How Breath Influenced Pilates
As a child, Joseph Pilates suffered from asthma. To assist his condition, Pilates worked on breathing techniques. In the original Contrology methods, Joseph Pilates has strict breath practice. Pilates, in his book, Pilates Return to Life Through Contrology, says, “Above all, learn how to breathe correctly”. To understand breathing, think back to elementary school science and imagine your lungs are a balloon.
On an inhale, the diaphragm lowers to create space for the ribcage to expand and the lungs to fill with air. Therefore, your balloon inflates. On an exhale, the diaphragm lifts to push air out of the lungs, and the ribcage returns to its place which deflates your balloon.
Now that we understand breathing, let us discuss Pilates’ “correct breathing”. An inhale is a preparatory breath and an exhale initiates movement. Then, like our image of the balloon, the exhale contracts the surrounding muscles in the abdominals. Since Pilates recognizes form and control, our exhale places us into the correct position for movement to begin.
Let’s Take It Into Practice
Find yourself either seated or standing with the spine erect.
Take a deep inhale and notice your sides and chest get bigger.
Exhale and see how the release of air places and tightens your core.

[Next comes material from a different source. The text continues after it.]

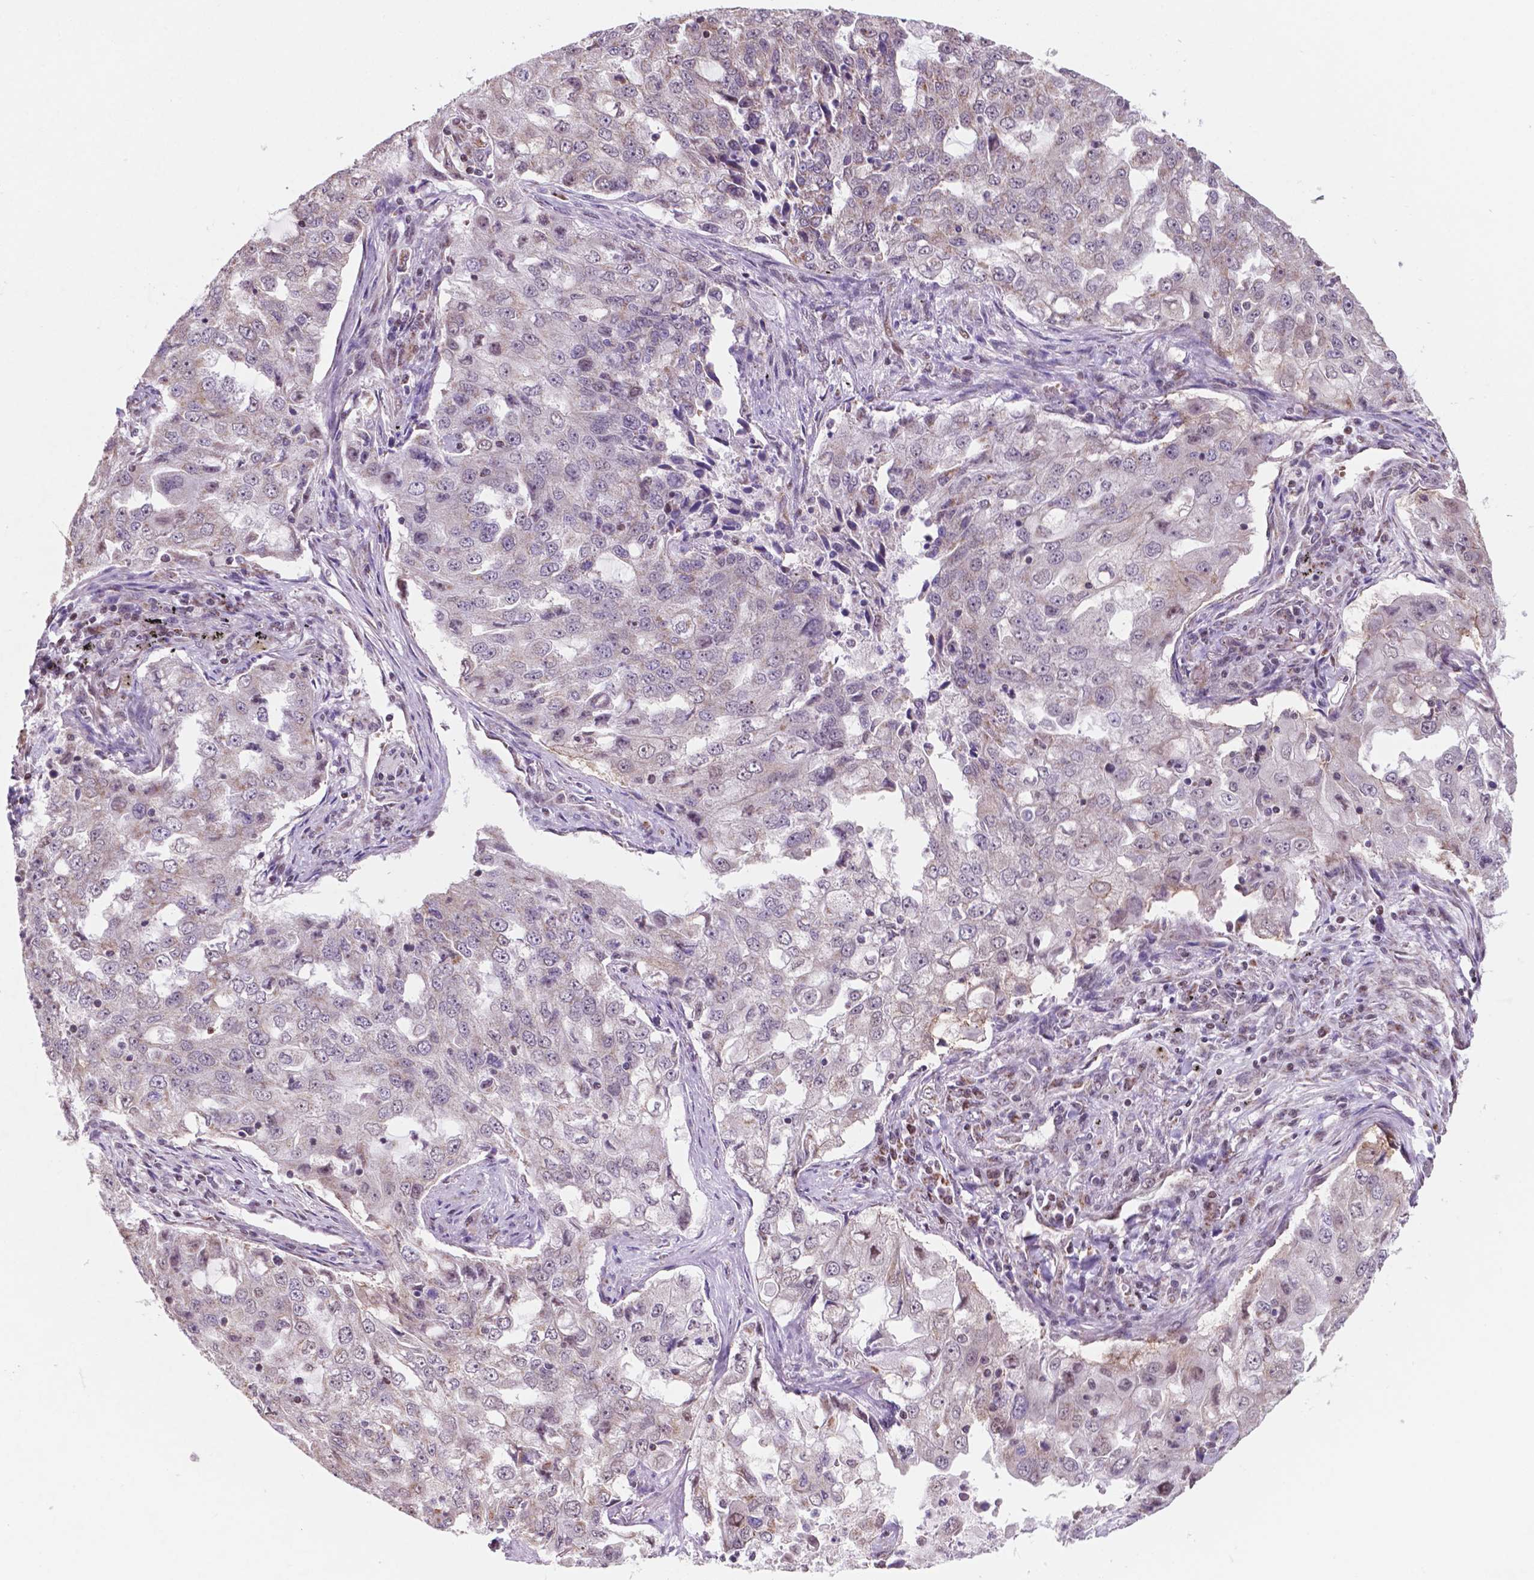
{"staining": {"intensity": "weak", "quantity": "<25%", "location": "cytoplasmic/membranous"}, "tissue": "lung cancer", "cell_type": "Tumor cells", "image_type": "cancer", "snomed": [{"axis": "morphology", "description": "Adenocarcinoma, NOS"}, {"axis": "topography", "description": "Lung"}], "caption": "Immunohistochemistry (IHC) photomicrograph of neoplastic tissue: lung adenocarcinoma stained with DAB demonstrates no significant protein staining in tumor cells.", "gene": "NDUFA10", "patient": {"sex": "female", "age": 61}}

It is simple, but now you are mindful breathing!
Form and Control
Unlike quick and explosive movement, breath in Pilates is a mindful practice that creates a framework for form and control. Joseph Pilates believes that “The Pilates method teaches you to be in control of your body and not at its mercy”. This means you determine the outcome of your exercise and reduce pain or the chance of injury. He even suggests that “A few well-designed movements, properly performed in a balanced sequence, are worth hours of doing sloppy calisthenics or forced contortion”. The best way to develop strength is to slow down and breathe.
Adding Breath Work to Your Workout
As we begin to understand breathing, we must understand how to apply it. Whether at a Pilates session or the gym, think “inhale prepare, exhale move”. For someone that enjoys going to the gym almost as much as getting onto the Pilates reformer, I also abide by this writing. I make an effort to slow down and breathe through my workout. For example, if I am squatting, I take my position, align my body, inhale to prepare, exhale to squat, and so on. It works my muscles and keeps me in control of the exercise.
Now that I have made my opinion and preference about slow movement clear, let me add that quick and explosive exercise, if fun for you, should be practiced! I encourage Pilates as a supplemental form of training. Likewise, Joseph Pilates intended it “to give you suppleness, natural grace, and skill that will be unmistakably reflected in the way you walk, in the way you play, and in the way you work”. Let breath set the groundwork of ease in all that you do.